• [YOUR GOAL]:
Find "melanoma stained with" in the material below, then copy that line and every subsequent line to the end, exactly.

━━━━━ DATA BLOCK ━━━━━

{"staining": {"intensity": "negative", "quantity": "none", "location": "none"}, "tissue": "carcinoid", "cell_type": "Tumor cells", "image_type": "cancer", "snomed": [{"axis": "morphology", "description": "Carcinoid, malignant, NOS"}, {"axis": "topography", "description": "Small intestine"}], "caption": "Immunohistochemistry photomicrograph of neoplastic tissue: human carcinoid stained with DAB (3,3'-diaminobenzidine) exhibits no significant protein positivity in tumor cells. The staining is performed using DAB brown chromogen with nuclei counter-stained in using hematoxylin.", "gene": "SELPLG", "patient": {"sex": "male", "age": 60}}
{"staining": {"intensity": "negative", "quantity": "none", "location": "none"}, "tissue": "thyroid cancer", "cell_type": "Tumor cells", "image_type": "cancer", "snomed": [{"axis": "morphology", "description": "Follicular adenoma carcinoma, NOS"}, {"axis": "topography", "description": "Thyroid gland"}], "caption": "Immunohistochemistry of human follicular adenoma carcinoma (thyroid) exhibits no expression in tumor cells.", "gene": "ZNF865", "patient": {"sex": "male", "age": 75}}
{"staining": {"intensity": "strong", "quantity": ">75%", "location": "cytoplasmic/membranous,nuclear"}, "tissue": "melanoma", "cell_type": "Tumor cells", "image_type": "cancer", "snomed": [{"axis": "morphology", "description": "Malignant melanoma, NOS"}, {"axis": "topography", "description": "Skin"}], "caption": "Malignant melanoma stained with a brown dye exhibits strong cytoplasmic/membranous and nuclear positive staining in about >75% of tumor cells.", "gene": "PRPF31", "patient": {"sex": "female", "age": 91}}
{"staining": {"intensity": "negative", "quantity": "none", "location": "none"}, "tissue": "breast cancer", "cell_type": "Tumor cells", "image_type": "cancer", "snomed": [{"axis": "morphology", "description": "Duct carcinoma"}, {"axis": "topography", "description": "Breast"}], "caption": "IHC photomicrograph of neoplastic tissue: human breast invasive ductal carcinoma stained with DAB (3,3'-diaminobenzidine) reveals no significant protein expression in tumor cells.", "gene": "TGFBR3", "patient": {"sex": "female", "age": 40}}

━━━━━

• [RESULT]:
{"staining": {"intensity": "strong", "quantity": ">75%", "location": "cytoplasmic/membranous,nuclear"}, "tissue": "melanoma", "cell_type": "Tumor cells", "image_type": "cancer", "snomed": [{"axis": "morphology", "description": "Malignant melanoma, NOS"}, {"axis": "topography", "description": "Skin"}], "caption": "Malignant melanoma stained with a brown dye exhibits strong cytoplasmic/membranous and nuclear positive staining in about >75% of tumor cells.", "gene": "PRPF31", "patient": {"sex": "female", "age": 91}}
{"staining": {"intensity": "negative", "quantity": "none", "location": "none"}, "tissue": "breast cancer", "cell_type": "Tumor cells", "image_type": "cancer", "snomed": [{"axis": "morphology", "description": "Duct carcinoma"}, {"axis": "topography", "description": "Breast"}], "caption": "IHC photomicrograph of neoplastic tissue: human breast invasive ductal carcinoma stained with DAB (3,3'-diaminobenzidine) reveals no significant protein expression in tumor cells.", "gene": "TGFBR3", "patient": {"sex": "female", "age": 40}}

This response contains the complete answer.